We’ve grown accustomed to just the three of us rubbing along in our house.

It’s no prison camp. We meet up for breakfast, dinner, tea; we have coffee in the garden, we live the life of the privileged who still get to keep pay packets and have not had to risk our lives to do our jobs. We’re lucky.

But now that life is opening up again, that world outside the window seems strange. After three months of not venturing beyond the gate, I can understand why some people never want to go beyond their front door. It’s scary.

“One baby step at a time,” says my other half.

We drive along familiar streets and marvel at socially distanced queues outside shops. We pick out women wearing their face masks, peer at the park and wonder when we’ll get to visit our favourite trees; the shrine, the big house in the middle of the trees. All is familiar, yet all has changed.
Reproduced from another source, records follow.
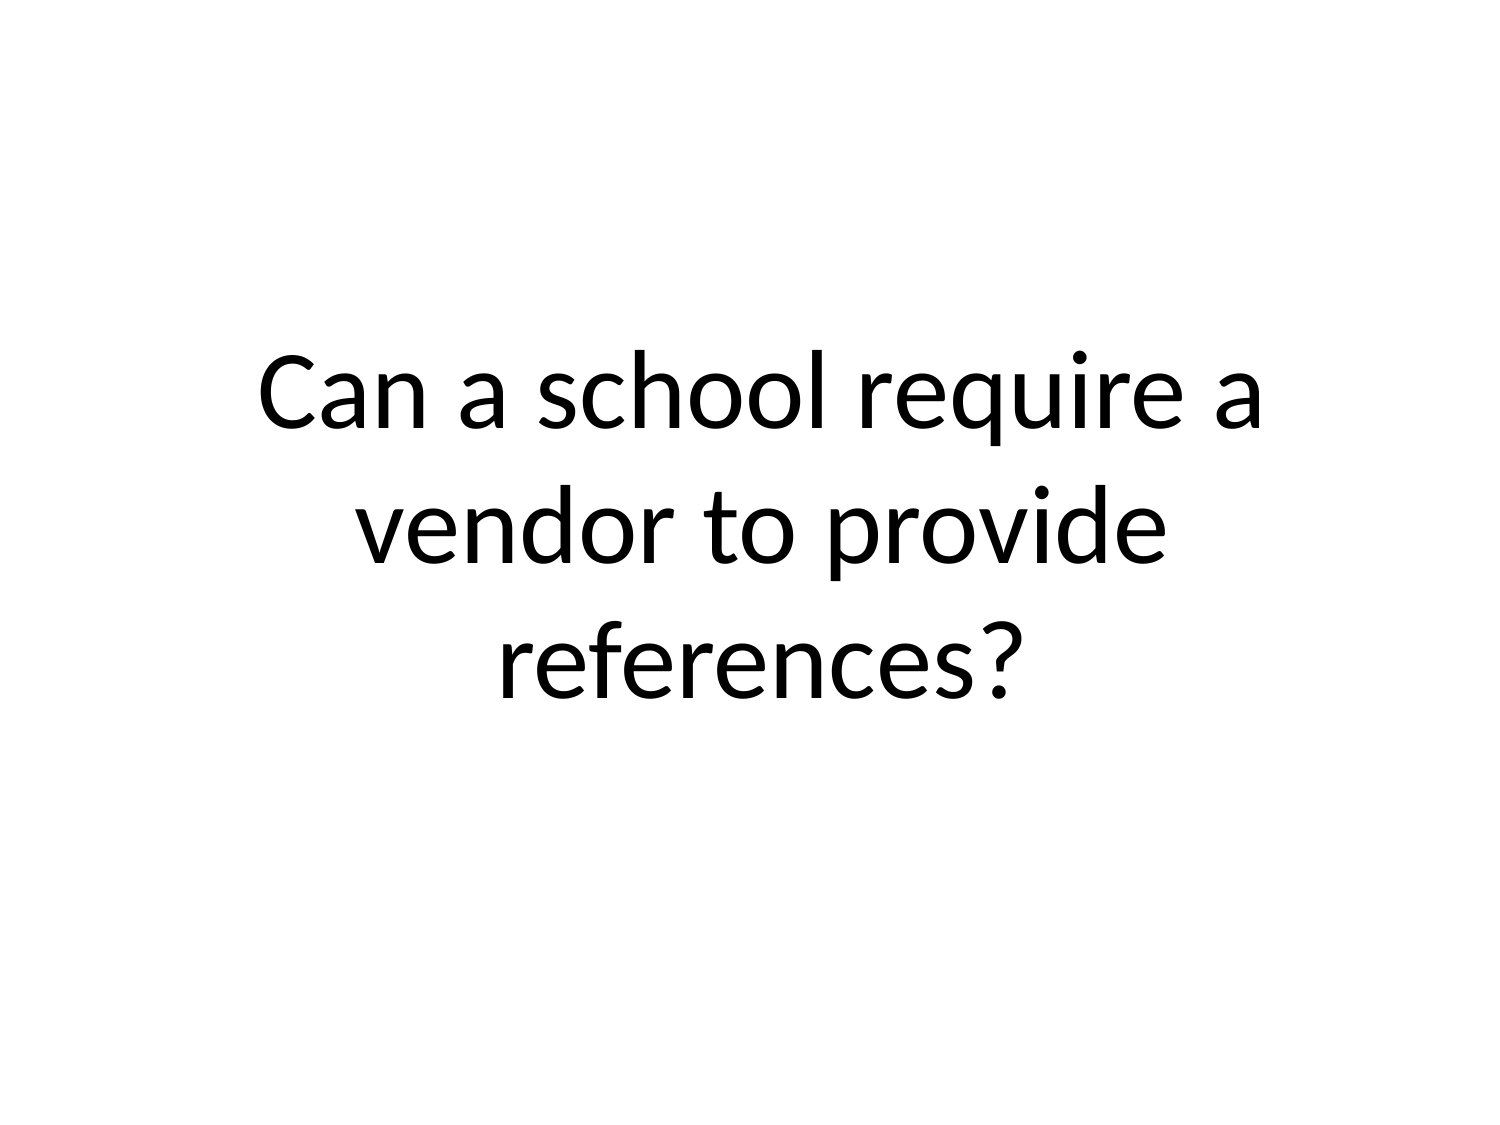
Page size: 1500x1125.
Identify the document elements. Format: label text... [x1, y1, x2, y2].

title Can a school require a vendor to provide references? [99, 200, 1425, 838]
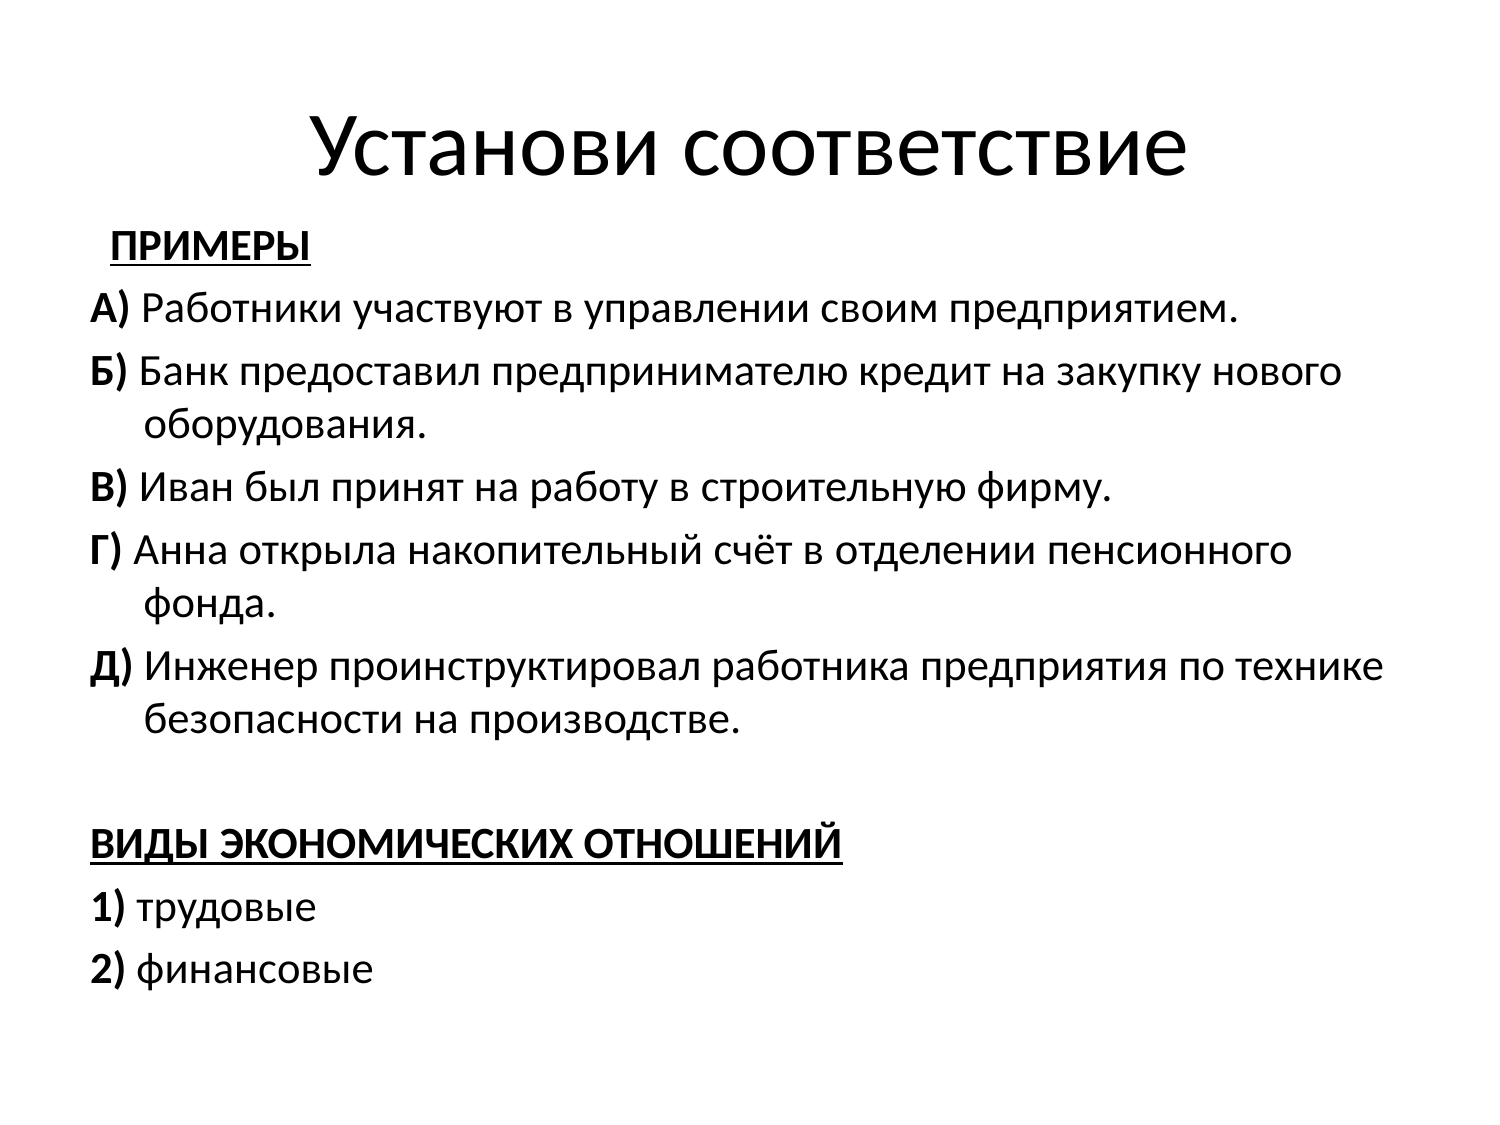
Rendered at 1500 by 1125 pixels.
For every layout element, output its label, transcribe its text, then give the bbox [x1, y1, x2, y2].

title Установи соответствие [75, 45, 1425, 208]
list ПРИМЕРЫ А) Работники участвуют в управлении своим предприятием. Б) Банк предоставил предпринимателю кредит на закупку нового оборудования. В) Иван был принят на работу в строительную фирму. Г) Анна открыла накопительный счёт в отделении пенсионного фонда. Д) Инженер проинструктировал работника предприятия по технике безопасности на производстве. ВИДЫ ЭКОНОМИЧЕСКИХ ОТНОШЕНИЙ 1) трудовые 2) финансовые [75, 208, 1425, 1005]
My brother and sister-in-law put Facetime on the iPad and suddenly for the first time in months, my mother’s face pops up on the screen. My heart catches – we’ve chatted often, but we haven’t seen each other.

“You’re looking well, even if your hair is long,” I tell her.

“I’d wear the full PPE, if I could get a cut,” she sighs.

“When will this be over?” she asks. There’s an old friend’s funeral and she’d like to have gone.

It’s like we’re living in a snow globe that has been shaken violently by a giant hand. It’s starting to settle now, but the world is not the same as before. Now we must pick up our courage and move outdoors.